黒木あるじ監修による「怪談四十九夜」シリーズ第3巻。

こういうアンソロジーではよくもわるくも書き手の個性が強く出るため、変な怪談ばかり書いている人が目立つ印象だが、派手なの地味なのひっくるめて、良質なアンソロジーになっていると思う。

以下、それぞれの作家についての寸評を記す。

小田イ輔 ⇒ お話そのものの新奇さはないが、読み終えたあとからじっとりとした厭な感じがやってくる。手堅く上手い人だなという印象。

神薫 ⇒ 手を変え品を変え楽しませてくれるエンターテイナー。【オススメの怪談3選】からは泣く泣く外した「四十九日」 がビジュアルとして楽しすぎる。

真白圭 ⇒ 本書中、最高の珍味を味わえるのがこの人のパート。怪談というよりは奇談と言ったほうがしっくりくる話ばかり。

百目鬼野干 ⇒ 酒場にまつわる怪談。変な話ばかりの真白に続くと地味に感じるが、一人称の語りによる真ッ当な怪談で、お茶漬け的な安心感がある。

伊計翼 ⇒ 怪談社の書記の方。「なかよし日記」は上間月貴氏の語りを聞いたことがあったが、文章で読むと、いじめる側の悪意がより際立つ作になっている。正統派。

冨士玉女 ⇒ 他の書き手の個性が強すぎるためか、小さくまとまってしまった印象。テーマやモチーフで縛るなり、語りにもう一捻り加えたほうがおもしろかったかも。

宇津呂鹿太郎 ⇒ 最もわかりやすくビジュアルで攻めてくるタイプの怪談。ただし直球ど真ん中かというと、そういうわけでもない無気味さがいい。

つくね乱蔵 ⇒ 厭怪談のプロ。大好きな作家なので、また単著をとりあげる際にベタ褒めしたい。

黒木あるじ ⇒ さすがの安定感。とはいえ監修者として他の書き手に配慮したのだろうか、わりとふつうの、怪談らしい怪談を収録。

我妻俊樹 ⇒ 我妻俊樹もまた大好きな書き手。この人の怪談は「読むドラッグ」だと思っている。やっぱりそのうちベタ褒めするので、ここでは言葉を控えておきます。

オススメ怪談3選

①「ガラパゴス」(真白圭)
タイトルの意味がわかった瞬間にこそ、この話最大の怪=快がある。詳しく書くとネタバレになりそうで怖い。なにはともあれ読んでほしい、本アンソロジーのイチオシ怪談。

②「自然の摂理」(宇津呂鹿太郎)
人間社会に法や倫理があるように、狐狸妖怪の世界にも、我われには理解できないなんらかのルールが存在しているのだろう。奇妙に捩れた体系のごく一部を垣間見せてくれる、とてもいい怪談だと思う。
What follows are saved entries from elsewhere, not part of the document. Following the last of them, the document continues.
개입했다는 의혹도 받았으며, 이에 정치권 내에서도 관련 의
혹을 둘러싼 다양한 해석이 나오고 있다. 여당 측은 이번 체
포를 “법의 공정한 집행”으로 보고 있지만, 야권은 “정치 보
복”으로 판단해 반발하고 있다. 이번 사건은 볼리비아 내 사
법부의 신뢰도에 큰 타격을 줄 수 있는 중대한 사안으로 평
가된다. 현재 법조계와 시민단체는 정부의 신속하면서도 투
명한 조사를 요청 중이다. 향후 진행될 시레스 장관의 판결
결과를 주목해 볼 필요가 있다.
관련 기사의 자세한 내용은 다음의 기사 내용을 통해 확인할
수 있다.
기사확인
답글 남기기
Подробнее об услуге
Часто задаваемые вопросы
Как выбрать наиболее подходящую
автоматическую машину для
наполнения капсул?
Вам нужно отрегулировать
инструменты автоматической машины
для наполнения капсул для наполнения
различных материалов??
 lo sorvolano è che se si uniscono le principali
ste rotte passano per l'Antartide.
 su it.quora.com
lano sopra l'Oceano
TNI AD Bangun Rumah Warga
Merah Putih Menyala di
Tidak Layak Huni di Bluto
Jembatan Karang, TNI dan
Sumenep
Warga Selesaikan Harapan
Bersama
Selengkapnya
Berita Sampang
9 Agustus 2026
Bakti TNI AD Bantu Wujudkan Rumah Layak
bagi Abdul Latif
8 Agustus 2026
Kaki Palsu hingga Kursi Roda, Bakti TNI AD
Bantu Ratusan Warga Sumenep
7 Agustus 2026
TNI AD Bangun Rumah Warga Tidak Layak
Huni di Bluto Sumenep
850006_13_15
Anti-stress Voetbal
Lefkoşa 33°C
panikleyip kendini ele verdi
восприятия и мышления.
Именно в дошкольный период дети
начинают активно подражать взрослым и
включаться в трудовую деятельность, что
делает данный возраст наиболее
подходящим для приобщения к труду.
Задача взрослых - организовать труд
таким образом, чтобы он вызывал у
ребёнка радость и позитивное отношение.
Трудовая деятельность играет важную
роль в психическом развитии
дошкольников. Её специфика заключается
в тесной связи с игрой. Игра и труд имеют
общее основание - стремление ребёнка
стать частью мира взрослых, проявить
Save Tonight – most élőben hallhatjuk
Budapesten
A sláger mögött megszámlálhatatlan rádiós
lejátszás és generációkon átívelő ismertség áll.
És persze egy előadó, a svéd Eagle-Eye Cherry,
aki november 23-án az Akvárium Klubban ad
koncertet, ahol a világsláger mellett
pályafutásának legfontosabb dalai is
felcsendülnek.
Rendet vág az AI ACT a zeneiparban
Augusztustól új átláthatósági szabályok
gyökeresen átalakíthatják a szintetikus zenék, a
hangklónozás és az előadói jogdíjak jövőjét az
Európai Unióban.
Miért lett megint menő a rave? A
憶測にすぎないが、本当はもうすこし続きがある話なのではなかろうか。

③「屋根に上る」(我妻俊樹)
実に我妻俊樹らしい気持ちのわるい怪談。真に怪異に見舞われているのは、果たして屋根瓦に魅せられた彼女なのか、あるいは弘之さんを含めた職場の人たちなのか、どこにもピントが合わないもどかしさが最高。